## EXERCISE INSTRUCTIONS
Repeat the entries below exactly, pictures excluded.

## RECORDS SUPPLIED
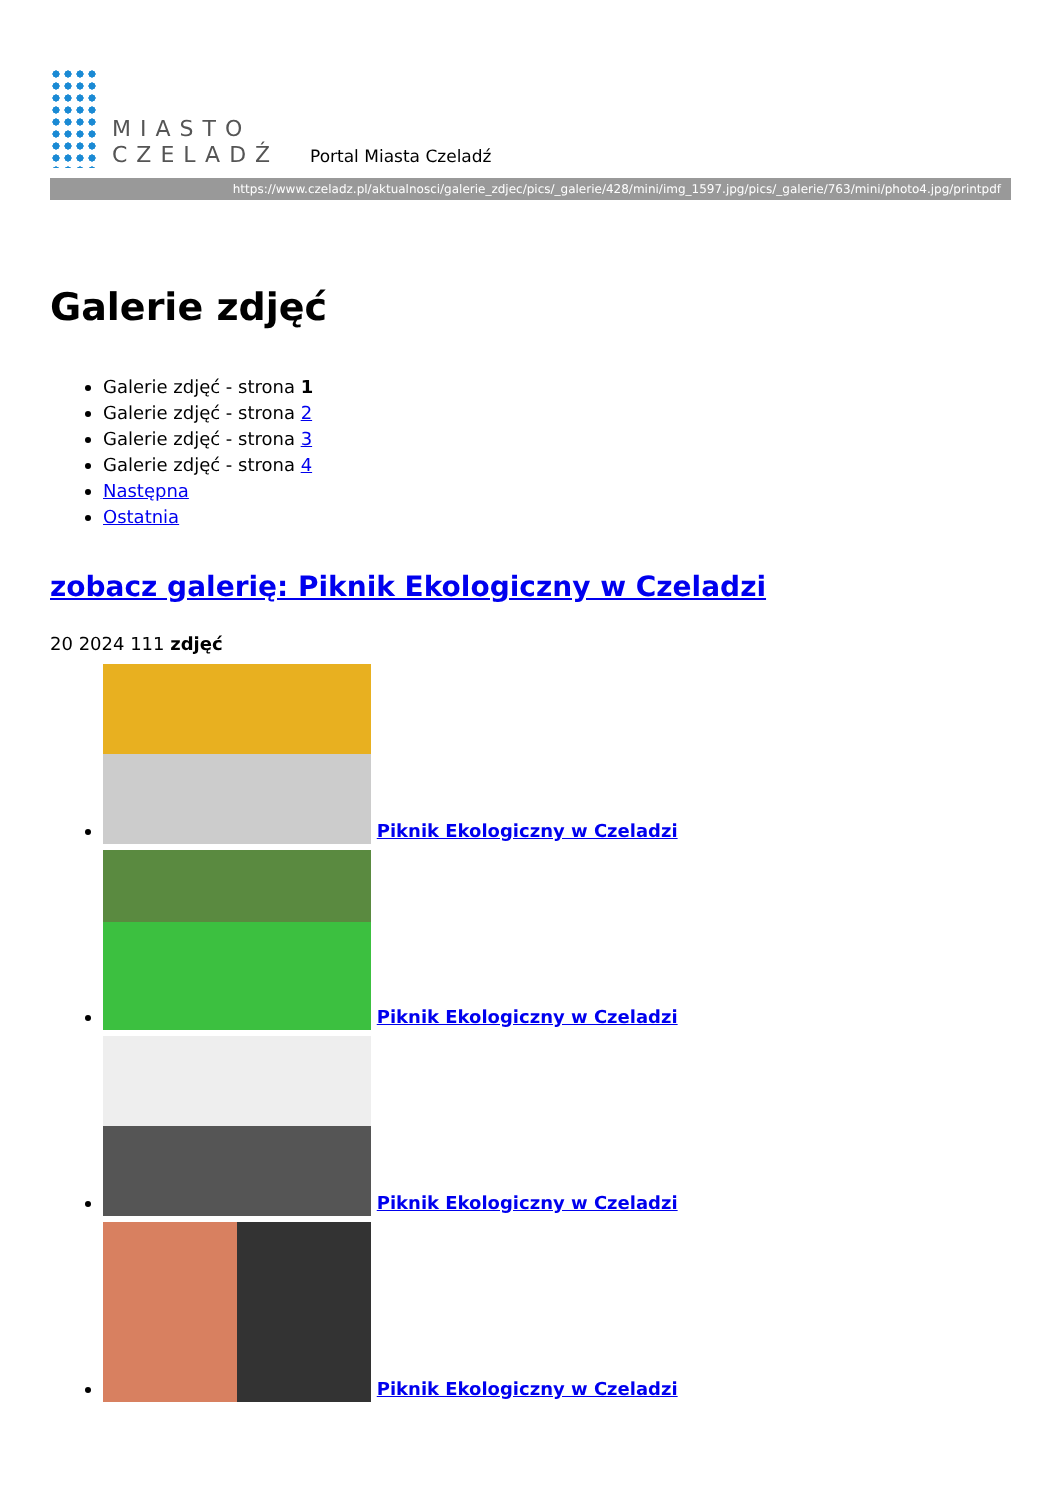MIASTO
CZELADŹ
Portal Miasta Czeladź
https://www.czeladz.pl/aktualnosci/galerie_zdjec/pics/_galerie/428/mini/img_1597.jpg/pics/_galerie/763/mini/photo4.jpg/printpdf
Galerie zdjęć
Galerie zdjęć - strona 1
Galerie zdjęć - strona 2
Galerie zdjęć - strona 3
Galerie zdjęć - strona 4
Następna
Ostatnia
zobacz galerię: Piknik Ekologiczny w Czeladzi
20 2024 111 zdjęć
Piknik Ekologiczny w Czeladzi
Piknik Ekologiczny w Czeladzi
Piknik Ekologiczny w Czeladzi
Piknik Ekologiczny w Czeladzi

## EXERCISE ANSWER
MIASTO
CZELADŹ
Portal Miasta Czeladź
https://www.czeladz.pl/aktualnosci/galerie_zdjec/pics/_galerie/428/mini/img_1597.jpg/pics/_galerie/763/mini/photo4.jpg/printpdf
Galerie zdjęć
Galerie zdjęć - strona 1
Galerie zdjęć - strona 2
Galerie zdjęć - strona 3
Galerie zdjęć - strona 4
Następna
Ostatnia
zobacz galerię: Piknik Ekologiczny w Czeladzi
20 2024 111 zdjęć
Piknik Ekologiczny w Czeladzi
Piknik Ekologiczny w Czeladzi
Piknik Ekologiczny w Czeladzi
Piknik Ekologiczny w Czeladzi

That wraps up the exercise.